# Task prompt
Render the lines from the very first one through the line containing "family: Onagraceae", both included, as a JSON list of strings with one string per line and blank lines left out.

# Raw data
*****

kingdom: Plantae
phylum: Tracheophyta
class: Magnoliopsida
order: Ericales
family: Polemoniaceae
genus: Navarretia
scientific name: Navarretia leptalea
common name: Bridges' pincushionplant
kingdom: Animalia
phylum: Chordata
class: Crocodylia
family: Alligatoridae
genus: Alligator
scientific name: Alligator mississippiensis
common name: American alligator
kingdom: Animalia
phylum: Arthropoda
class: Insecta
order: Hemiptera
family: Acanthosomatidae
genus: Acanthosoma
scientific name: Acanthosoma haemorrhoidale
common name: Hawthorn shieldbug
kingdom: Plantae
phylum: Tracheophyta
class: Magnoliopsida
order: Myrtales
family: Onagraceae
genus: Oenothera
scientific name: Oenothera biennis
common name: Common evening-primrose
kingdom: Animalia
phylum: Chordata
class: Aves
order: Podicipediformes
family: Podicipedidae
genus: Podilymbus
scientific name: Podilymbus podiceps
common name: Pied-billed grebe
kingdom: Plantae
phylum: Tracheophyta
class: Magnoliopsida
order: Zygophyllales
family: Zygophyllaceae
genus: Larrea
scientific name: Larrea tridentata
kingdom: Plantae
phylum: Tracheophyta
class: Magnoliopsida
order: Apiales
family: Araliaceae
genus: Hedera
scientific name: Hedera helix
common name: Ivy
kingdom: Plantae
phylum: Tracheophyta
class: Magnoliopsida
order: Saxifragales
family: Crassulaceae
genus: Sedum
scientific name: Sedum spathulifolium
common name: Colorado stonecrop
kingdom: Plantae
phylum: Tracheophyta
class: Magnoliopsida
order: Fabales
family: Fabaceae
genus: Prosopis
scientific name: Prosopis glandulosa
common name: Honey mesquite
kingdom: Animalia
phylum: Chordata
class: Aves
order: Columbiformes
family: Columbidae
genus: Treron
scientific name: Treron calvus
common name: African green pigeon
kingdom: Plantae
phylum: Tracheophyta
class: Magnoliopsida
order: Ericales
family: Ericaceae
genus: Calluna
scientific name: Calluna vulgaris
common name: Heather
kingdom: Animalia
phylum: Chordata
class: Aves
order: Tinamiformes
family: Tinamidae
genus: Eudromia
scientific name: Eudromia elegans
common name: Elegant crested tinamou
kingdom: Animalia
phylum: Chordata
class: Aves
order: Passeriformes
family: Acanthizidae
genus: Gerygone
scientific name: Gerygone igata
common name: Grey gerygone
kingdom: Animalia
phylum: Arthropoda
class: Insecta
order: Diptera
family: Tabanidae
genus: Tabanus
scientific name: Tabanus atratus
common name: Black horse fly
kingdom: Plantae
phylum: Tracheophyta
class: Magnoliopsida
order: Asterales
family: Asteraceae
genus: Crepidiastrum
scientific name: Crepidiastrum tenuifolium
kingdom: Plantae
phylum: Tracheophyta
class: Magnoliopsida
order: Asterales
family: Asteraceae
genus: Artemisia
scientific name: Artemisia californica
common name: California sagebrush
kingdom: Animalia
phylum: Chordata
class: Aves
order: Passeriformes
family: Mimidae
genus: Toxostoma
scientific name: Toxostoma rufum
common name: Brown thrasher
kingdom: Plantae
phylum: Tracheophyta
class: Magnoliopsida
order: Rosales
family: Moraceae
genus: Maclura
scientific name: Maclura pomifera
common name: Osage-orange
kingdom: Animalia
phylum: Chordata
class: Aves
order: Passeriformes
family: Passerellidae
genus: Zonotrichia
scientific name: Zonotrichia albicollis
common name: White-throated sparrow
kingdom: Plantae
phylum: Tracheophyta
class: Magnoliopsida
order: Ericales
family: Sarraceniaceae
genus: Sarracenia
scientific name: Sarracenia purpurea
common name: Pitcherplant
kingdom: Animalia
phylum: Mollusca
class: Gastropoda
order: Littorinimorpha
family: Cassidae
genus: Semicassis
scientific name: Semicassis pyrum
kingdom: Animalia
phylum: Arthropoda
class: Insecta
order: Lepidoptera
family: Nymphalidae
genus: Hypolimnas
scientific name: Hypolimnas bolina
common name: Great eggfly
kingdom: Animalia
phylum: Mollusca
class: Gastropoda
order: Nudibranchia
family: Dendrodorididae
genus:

*****

# Reply
[
  "kingdom: Plantae",
  "phylum: Tracheophyta",
  "class: Magnoliopsida",
  "order: Ericales",
  "family: Polemoniaceae",
  "genus: Navarretia",
  "scientific name: Navarretia leptalea",
  "common name: Bridges' pincushionplant",
  "kingdom: Animalia",
  "phylum: Chordata",
  "class: Crocodylia",
  "family: Alligatoridae",
  "genus: Alligator",
  "scientific name: Alligator mississippiensis",
  "common name: American alligator",
  "kingdom: Animalia",
  "phylum: Arthropoda",
  "class: Insecta",
  "order: Hemiptera",
  "family: Acanthosomatidae",
  "genus: Acanthosoma",
  "scientific name: Acanthosoma haemorrhoidale",
  "common name: Hawthorn shieldbug",
  "kingdom: Plantae",
  "phylum: Tracheophyta",
  "class: Magnoliopsida",
  "order: Myrtales",
  "family: Onagraceae"
]